Now, that last handshake at the train station, and Tomosu’s parting words, were all that he had left. And when he came upon Tomosu’s grave in Epinal, somehow, his heart told him that this is where Tomosu himself would have chosen to be.
So there he lies . . . one grave, among the thousands of beautiful marble crosses row on row in Epinal cemetery . . serving as a kind of bridge between people halfway ‘round the world from each other.
Tomosu was the youngest in a large family of 10. His eldest sister, Mrs. Shizue Masutani, is here with us today. So is his brother, Ronald. And another sister, Mrs. Helen Morita, and her daughters, Mrs. Dale Evans and Mrs. Mamie Bradley and her husband. Tom, himself, passed away a few years ago. I would like to thank the family for permitting me to tell their story.

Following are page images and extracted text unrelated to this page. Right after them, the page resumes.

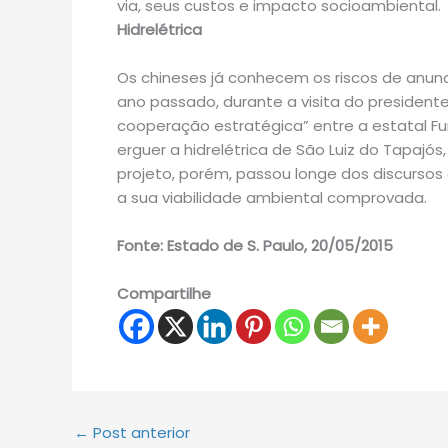
via, seus custos e impacto socioambiental.
Hidrelétrica
Os chineses já conhecem os riscos de anunc
ano passado, durante a visita do presidente
cooperação estratégica” entre a estatal Fu
erguer a hidrelétrica de São Luiz do Tapajós
projeto, porém, passou longe dos discursos o
a sua viabilidade ambiental comprovada.
Fonte: Estado de S. Paulo, 20/05/2015
Compartilhe
←
Post anterior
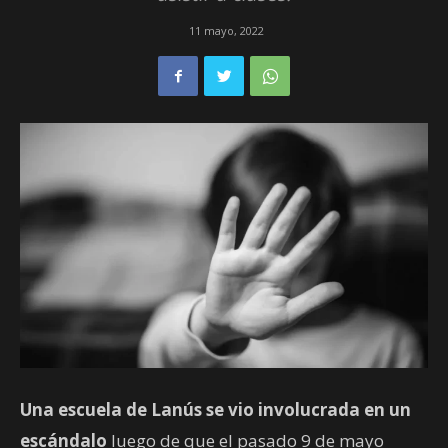
11 mayo, 2022
Una escuela de Lanús se vio involucrada en un
escándalo
luego de que el pasado 9 de mayo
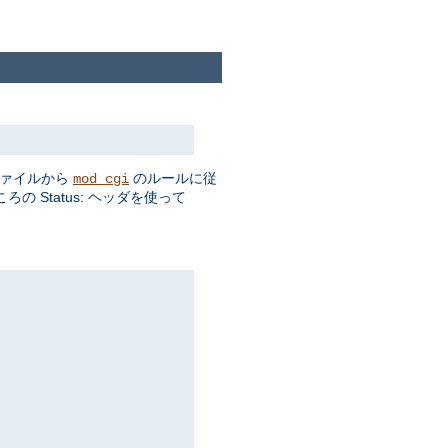
ファイルから
のルールに従
mod_cgi
 Status: ヘッダを使って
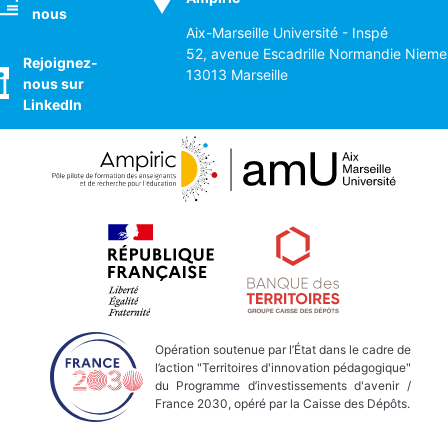
nous
Aix-Marseille Université - Inspé
52, avenue Escadrille Normandie Nieme
Rejoignez-
13013 Marseille
nous sur
LinkedIn
Opération soutenue par l’État dans le cadre de
l’action "Territoires d'innovation pédagogique"
du Programme d’investissements d'avenir /
France 2030, opéré par la Caisse des Dépôts.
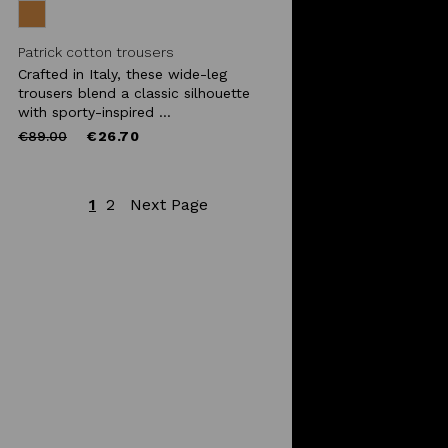
Patrick cotton trousers
Crafted in Italy, these wide-leg
trousers blend a classic silhouette
with sporty-inspired ...
Price
to
€89.00
€26.70
reduced
from
1
2
Next Page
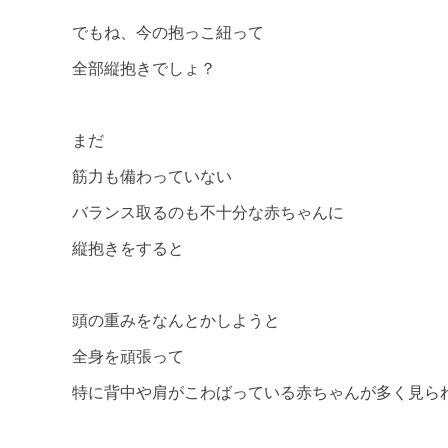
でもね、今の抱っこ紐って
全部縦抱きでしょ？
まだ
筋力も備わっていない
バランス取るのも不十分な赤ちゃんに
縦抱きをすると
頭の重みをなんとかしようと
全身を頑張って
特に背中や肩がこわばっている赤ちゃんが多く見ら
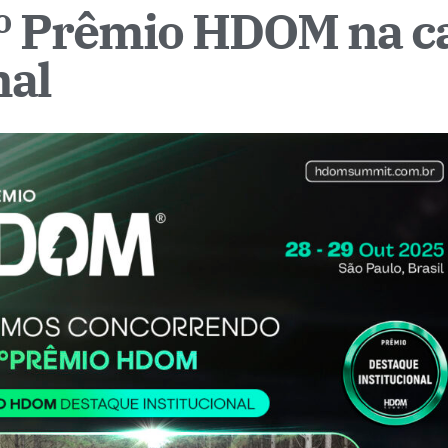
º Prêmio HDOM na ca
nal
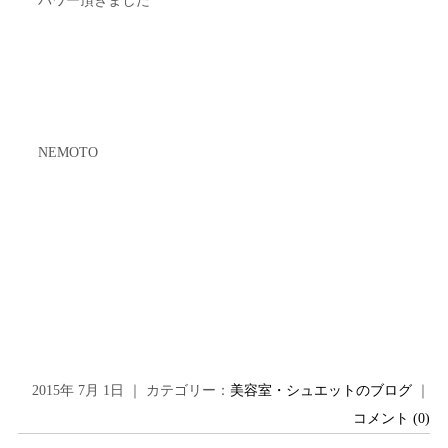
パワー頂きました
NEMOTO
2015年 7月 1日 ｜ カテゴリー：
美容室・シュエットのブログ
｜
コメント (0)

I bring you this account of Tomosu, just one of hundreds of such personal narratives needed to be told, because I feel that in time, the greater glory of the 100th may come to be – not the circumstances under which it was formed, or the heroisms and sacrifices of its members, or even the test of Americanism – but the fact that they were out to do a job the best way they knew how . . . and in the doing, reaffirmed a truth about independence, about themselves, about all of us: that under the skin, we are brothers all.
That is the significance of this 40th Anniversary.
Till we meet again, then – hopefully, at the Golden Anniversary – God bless you all.